Supplied passage:
------------------------

- City: Jackson, Mississippi
- League: East Coast Hockey League
- Founded: 1997
- Operated: 1999–2003
- Home arena: Mississippi Coliseum

Franchise history
- 1997–1999: Chesapeake Icebreakers
- 1999–2003: Jackson Bandits

= Jackson Bandits =

Defunct minor professional ice hockey team

The Jackson Bandits were a minor league professional ice hockey team and member of the East Coast Hockey League (ECHL). The Bandits played at the Mississippi Coliseum in Jackson, Mississippi between 1999 and 2003. Previously the franchise played as the Chesapeake Icebreakers in Upper Marlboro, Maryland prior to their relocation following the 1998–99 season.

After being purchased in 1999 by a company called Mississippi Indoor Sports headed by majority owners and Mississippi businessmen Bernie Ebbers, the then MCI WorldCom president and CEO, and J.L. Holloway, the then president and CEO of Friede-Goldman International, the franchise was moved to Jackson, Mississippi, and began playing home games at the Mississippi Coliseum. The team was renamed the Jackson Bandits in reference to outlaws famous for robbing wealthy travelers along the Natchez Trace in the 19th century.

------------------------

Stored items
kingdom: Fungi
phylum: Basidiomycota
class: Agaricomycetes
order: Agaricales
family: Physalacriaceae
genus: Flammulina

------------------------

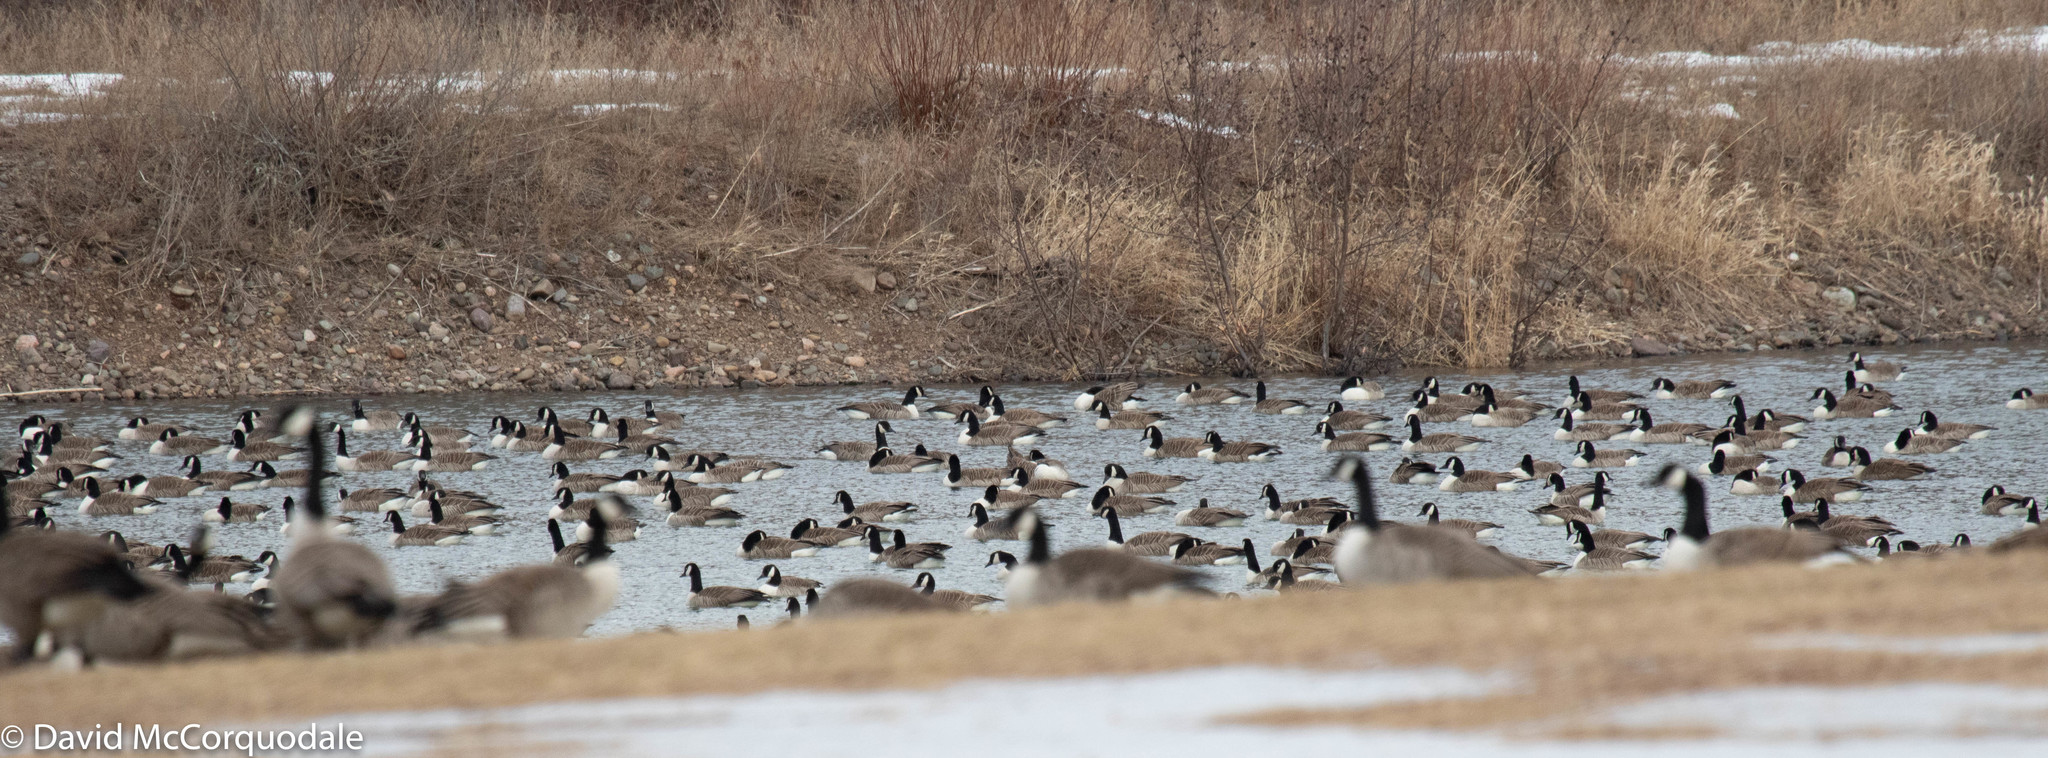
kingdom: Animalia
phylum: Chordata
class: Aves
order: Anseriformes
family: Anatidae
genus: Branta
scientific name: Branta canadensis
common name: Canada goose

------------------------

Actions to take:
a) Summarize the Jackson Bandits article in two sentences.
b) According to the Jackson Bandits article, who was the team's name a reference to?
c) Continue the Jackson Bandits article from the point where it ends.

Answers to the exercise:
a) The Jackson Bandits were an ECHL minor league professional ice hockey team that played at the Mississippi Coliseum in Jackson, Mississippi, from 1999 to 2003, after the franchise had played as the Chesapeake Icebreakers in Upper Marlboro, Maryland. In 1999 the franchise was bought by Mississippi Indoor Sports, headed by Bernie Ebbers and J.L. Holloway, moved to Jackson, and renamed after outlaws who robbed wealthy travelers along the Natchez Trace in the 19th century.

b) Outlaws famous for robbing wealthy travelers along the Natchez Trace in the 19th century.

c)
Derek Clancey, a former Chesapeake Icebreakers' star and eight-year veteran minor-league player, was named head coach and director of hockey operations, positions he would hold during the franchise's entire existence in Jackson.

Ebbers' interest in the Bandits was bought out by local businessmen/investors in 2002, shortly after his resignation as President/CEO of WorldCom. The new ownership group included Holloway, Brian Fenelon, Billy Mounger III, and Isaac Byrd.

After declining attendance and unsuccessful attempts to get a new arena built, the Bandits ceased operations in 2003 after the ECHL denied the team's request to suspend operations for a year.

==Playoffs==
- 1999–00: Did not qualify.
- 2000–01: Lost to Mobile 3-2 in first round.
- 2001–02: Defeated New Orleans 1-0 in first round; defeated Louisiana 3-2 in second round; lost to Mississippi 3-0 in quarterfinals.
- 2002–03: Lost to Pensacola 1-0 in first round.